Work required »
Reproduce the lines of the listing below word for word, starting at the line containing "Die Finals Hannover: Bogensport-Party" and ending at the line containing "Bogensport-Planet", with both of those lines included.

Records held in a dataset:

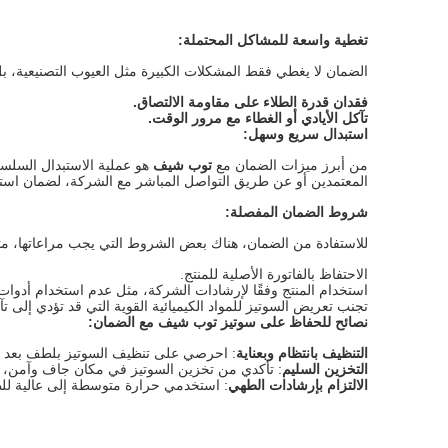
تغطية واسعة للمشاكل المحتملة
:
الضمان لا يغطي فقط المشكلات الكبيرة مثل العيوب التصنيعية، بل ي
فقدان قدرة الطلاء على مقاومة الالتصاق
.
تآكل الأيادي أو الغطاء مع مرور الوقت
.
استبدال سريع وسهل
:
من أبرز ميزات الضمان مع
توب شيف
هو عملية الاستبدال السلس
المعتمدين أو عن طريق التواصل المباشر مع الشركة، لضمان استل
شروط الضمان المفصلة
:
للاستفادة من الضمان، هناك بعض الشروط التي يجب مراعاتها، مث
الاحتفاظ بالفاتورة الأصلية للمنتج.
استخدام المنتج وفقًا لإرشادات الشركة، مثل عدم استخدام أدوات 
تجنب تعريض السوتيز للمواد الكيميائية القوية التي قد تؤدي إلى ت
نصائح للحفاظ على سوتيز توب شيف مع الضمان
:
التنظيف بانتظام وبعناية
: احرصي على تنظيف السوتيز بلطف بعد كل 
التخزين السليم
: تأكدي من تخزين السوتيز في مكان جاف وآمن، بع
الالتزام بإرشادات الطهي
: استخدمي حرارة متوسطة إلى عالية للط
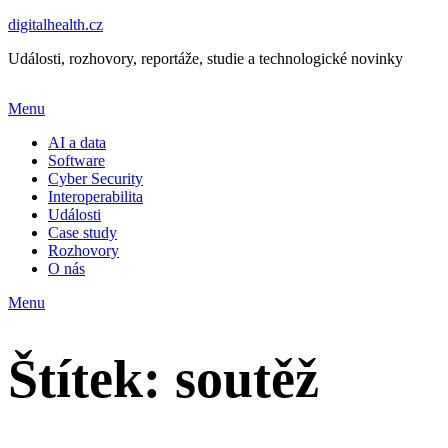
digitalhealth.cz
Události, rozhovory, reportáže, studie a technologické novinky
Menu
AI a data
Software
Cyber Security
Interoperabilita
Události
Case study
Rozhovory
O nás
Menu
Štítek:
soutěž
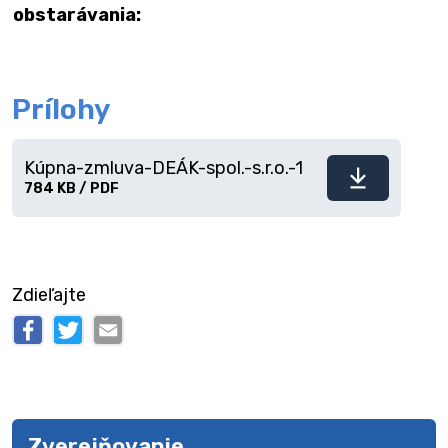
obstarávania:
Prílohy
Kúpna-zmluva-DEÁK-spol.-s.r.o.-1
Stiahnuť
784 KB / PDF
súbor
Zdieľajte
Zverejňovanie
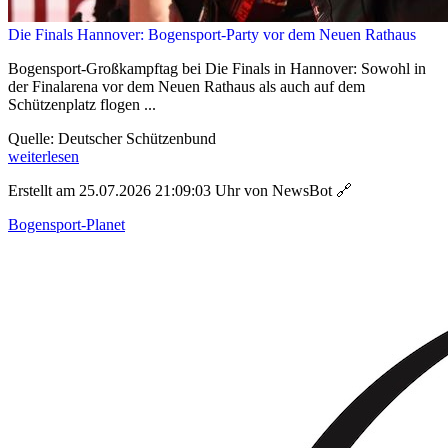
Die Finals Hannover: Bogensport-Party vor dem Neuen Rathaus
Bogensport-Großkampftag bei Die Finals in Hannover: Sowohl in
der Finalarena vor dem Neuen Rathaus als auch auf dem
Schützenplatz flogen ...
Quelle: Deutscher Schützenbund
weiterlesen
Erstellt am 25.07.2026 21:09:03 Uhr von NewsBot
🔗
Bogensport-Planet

* * *

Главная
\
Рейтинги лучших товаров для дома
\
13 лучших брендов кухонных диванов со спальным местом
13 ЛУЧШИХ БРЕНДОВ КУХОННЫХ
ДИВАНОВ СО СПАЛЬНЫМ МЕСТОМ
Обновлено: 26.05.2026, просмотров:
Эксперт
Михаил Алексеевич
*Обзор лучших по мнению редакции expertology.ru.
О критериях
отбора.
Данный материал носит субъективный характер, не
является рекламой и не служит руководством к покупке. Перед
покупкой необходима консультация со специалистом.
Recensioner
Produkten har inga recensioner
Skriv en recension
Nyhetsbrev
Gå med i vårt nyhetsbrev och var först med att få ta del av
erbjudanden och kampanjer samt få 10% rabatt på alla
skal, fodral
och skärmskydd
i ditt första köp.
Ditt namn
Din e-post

--

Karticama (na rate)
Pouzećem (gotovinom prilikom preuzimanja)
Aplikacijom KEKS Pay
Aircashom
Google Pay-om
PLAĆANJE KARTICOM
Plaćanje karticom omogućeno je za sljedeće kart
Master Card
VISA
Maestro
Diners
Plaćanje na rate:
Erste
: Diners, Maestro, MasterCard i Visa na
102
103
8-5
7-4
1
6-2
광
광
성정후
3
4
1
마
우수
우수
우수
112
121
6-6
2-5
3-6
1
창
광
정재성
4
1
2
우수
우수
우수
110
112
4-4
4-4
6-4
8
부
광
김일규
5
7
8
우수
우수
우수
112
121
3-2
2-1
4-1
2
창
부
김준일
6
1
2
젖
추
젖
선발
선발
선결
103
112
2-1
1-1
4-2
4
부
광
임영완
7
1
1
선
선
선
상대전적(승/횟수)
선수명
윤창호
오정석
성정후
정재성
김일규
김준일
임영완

Result for this task »
Die Finals Hannover: Bogensport-Party vor dem Neuen Rathaus
Bogensport-Großkampftag bei Die Finals in Hannover: Sowohl in
der Finalarena vor dem Neuen Rathaus als auch auf dem
Schützenplatz flogen ...
Quelle: Deutscher Schützenbund
weiterlesen
Erstellt am 25.07.2026 21:09:03 Uhr von NewsBot
🔗
Bogensport-Planet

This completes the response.